Sûrement means certainly, but I should have guessed that it's different in this case or the answer is wrong?!?

May 5, 2013


Surely and certainly are synonyms, so if it means one it is quite likely to mean the other too, though both translations may not be correct in every context - here "certainly" wouldn't be correct, because it is a fixed expression.
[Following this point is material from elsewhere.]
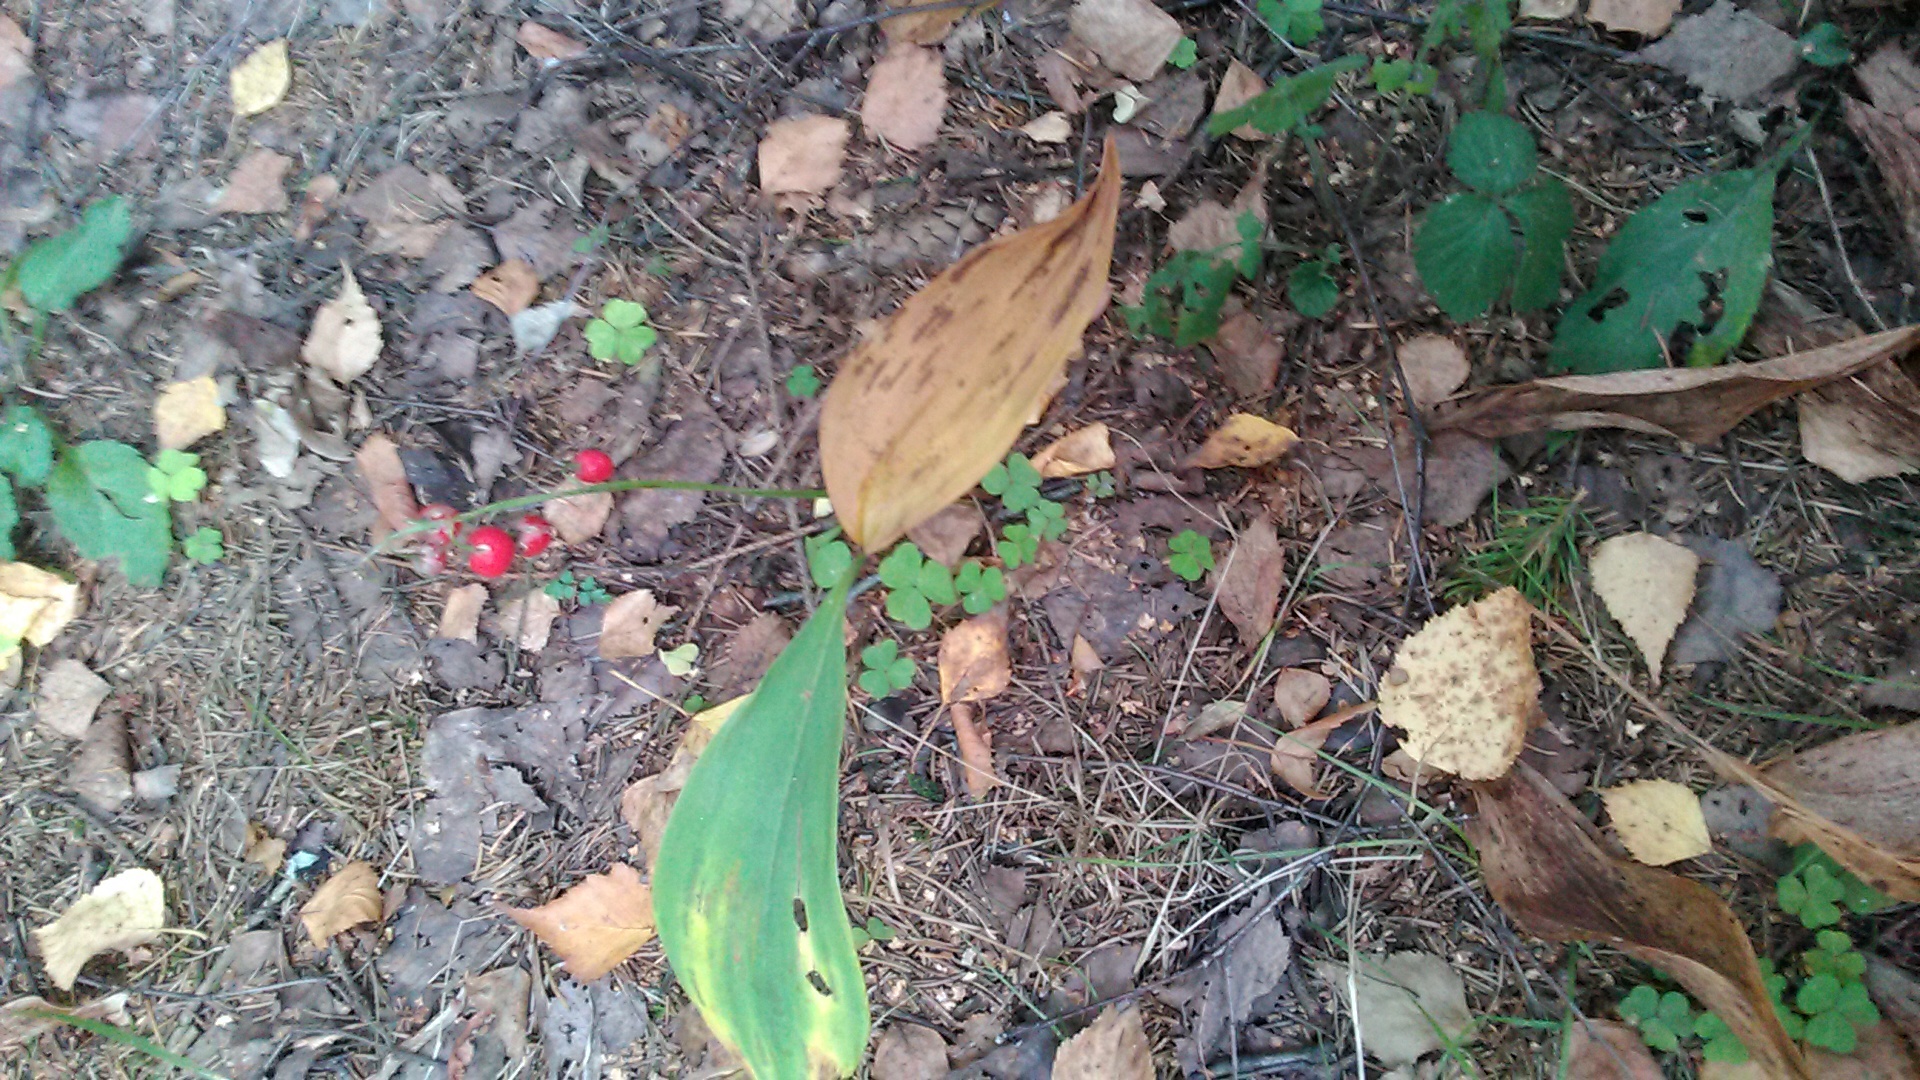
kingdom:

I usually translate "sûrement" as "surely" and I guess the fact I'm sometimes (not always!) marked wrong is because (as far as I know) English prefers "certainly" to "surely" more often than French (I don't remember how is it spelled - "certainement"?).

January 12, 2014


It's an expression, only "surely" would work in this case.

June 2, 2013


Is "Slowly but definitely" possible?

October 10, 2015


No, because here "surely" means "consistently", not "definitely".

October 12, 2015

  • 1525

The mills of God grind slowly but surely. Is there any language unfamiliar with this proverb?

August 5, 2016


I thought it would be 'slowly and carefully' but no.

May 19, 2016


The biggest problem is that « mais » doesn't mean "and". It means "but". « sûrement » doesn't exactly mean "carefully", but more like "certainly". And lastly, "Slowly but surely" is an idiom and a fixed expression, so it is the best translation.

May 20, 2016


Why is "slowly but safely" not accepted?

August 4, 2016


Because "slowly but surely" is a fixed idiom and as such there's only one way to say it.

August 8, 2016


What's the difference between for sure and surely?

January 24, 2017


"For sure" means "definitely" which is stronger than "surely".

January 24, 2017


Is there supposed to be an audible liaison between mais and surement, or is that an artifact of the recording?

May 12, 2018

  • 1744

A liaison is a phenomenon whereby a normally silent consonant at the end of a word is pronounced at the beginning of the word that follows it. This typically occurs when the next word begins with a vowel or vowel sound. As you can see, that doesn't apply here.